Thursday, May 6, 2010

Visit with Occoquan Yacht Club

The Occoquan Yacht Club invited us to visit the docks at Fairfax Yacht Club for a tour with activity, then hold our regular Ship 7916 meeting at the clubhouse. Our host was Harry Croft, whose wife, Pat, is currently serving as OYC Commodore.

Checking out boats on the dock.

Our host led the way to the covered dock where "Bay Dreamer," owned by the Crofts, is berthed. He noted various types of boats and their particular attributes, demonstrated the finer points of tying a cleat hitch and showed us a nifty way to stow long docklines.

Trying out the nifty way to stow docklines.

Afterward, Mr. Croft gave us a detailed tour of "Bay Dreamer," which is a very nice boat! He showed us the engine, told us how much fuel she uses, and took small groups of us up into the flying bridge to check out the Garmin and other cool equipment.

Mr. Croft in the flying bridge.

We hung out on the dock for a while, going through Q&A, before heading up to the clubhouse for our meeting. We noticed these interesting depressions in the mud under shallow water. Mr. Croft told us they were fish nests, and we could see the fish protecting their clutches of eggs. Neat!
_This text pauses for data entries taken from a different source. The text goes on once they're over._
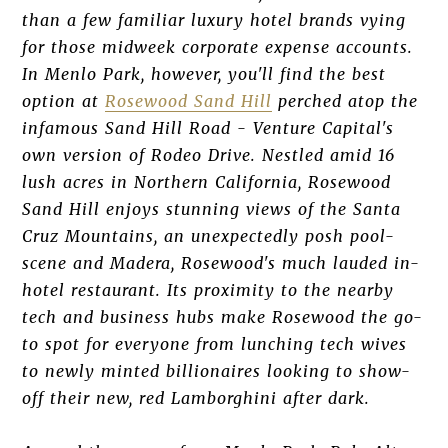
than a few familiar luxury hotel brands vying
for those midweek corporate expense accounts.
In Menlo Park, however, you'll find the best
option at
Rosewood Sand Hill
perched atop the
infamous Sand Hill Road - Venture Capital's
own version of Rodeo Drive. Nestled amid 16
lush acres in Northern California, Rosewood
Sand Hill enjoys stunning views of the Santa
Cruz Mountains, an unexpectedly posh pool-
scene and Madera, Rosewood's much lauded in-
hotel restaurant. Its proximity to the nearby
tech and business hubs make Rosewood the go-
to spot for everyone from lunching tech wives
to newly minted billionaires looking to show-
off their new, red Lamborghini after dark.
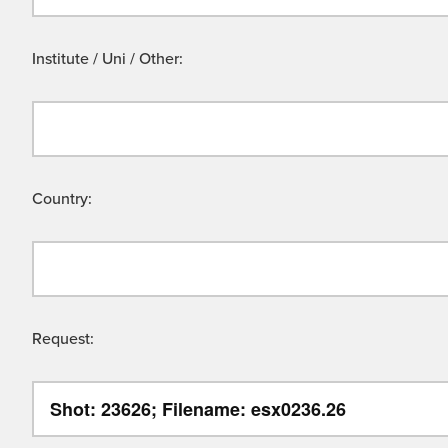
Institute / Uni / Other:
Country:
Request:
Many thanks to OYC, especially Mr. and Ms. Croft, who were so kind to us and shared their interest and knowledge.

Saturday, May 1, 2010

Lightship Chesapeake Work Day

Sea Scouts from Ship 7916 put in about 6 hrs of work aboard the historic Lightship 116 "Chesapeake" on May 1, 2010. The scouts mostly painted, a constant job aboard ship. It was tedious and hot, but there was nary a complaint. "We're Sea Scouts, that's why!"

Happy Painters

Lunch was a brown bag affair in the mess deck where the skipper had eaten hundreds of times in her youth.

With painting complete, the scouts turned toward installing chafing gear on two of the dock lines. This took coordination and teamwork. Jared, Rebecca, Caitlin and Sarah took the pressure off the line, holding tight while their shipmates installed a piece of old fire hose to stop chafing on the line.

The scouts worked hard and felt the satisfaction of completing important work, helping to preserve a historic vessel.

The day also marked completion of a circle that began when the skipper started volunteering aboard "Chesapeake" soon after her eleventh birthday. When she turned 14 and of eligible age to join the Sea Scouts (called Explorers then), the National Park Service denied her application on the basis of gender, despite federal regulations. However, she continued to volunteer aboard the vessel until the fall after she turned 17. Now her own scouts--male and female--have spent a day aboard the Chesapeake, and so has she, not as a Sea Scout, but as a Sea Scout leader. Sweet.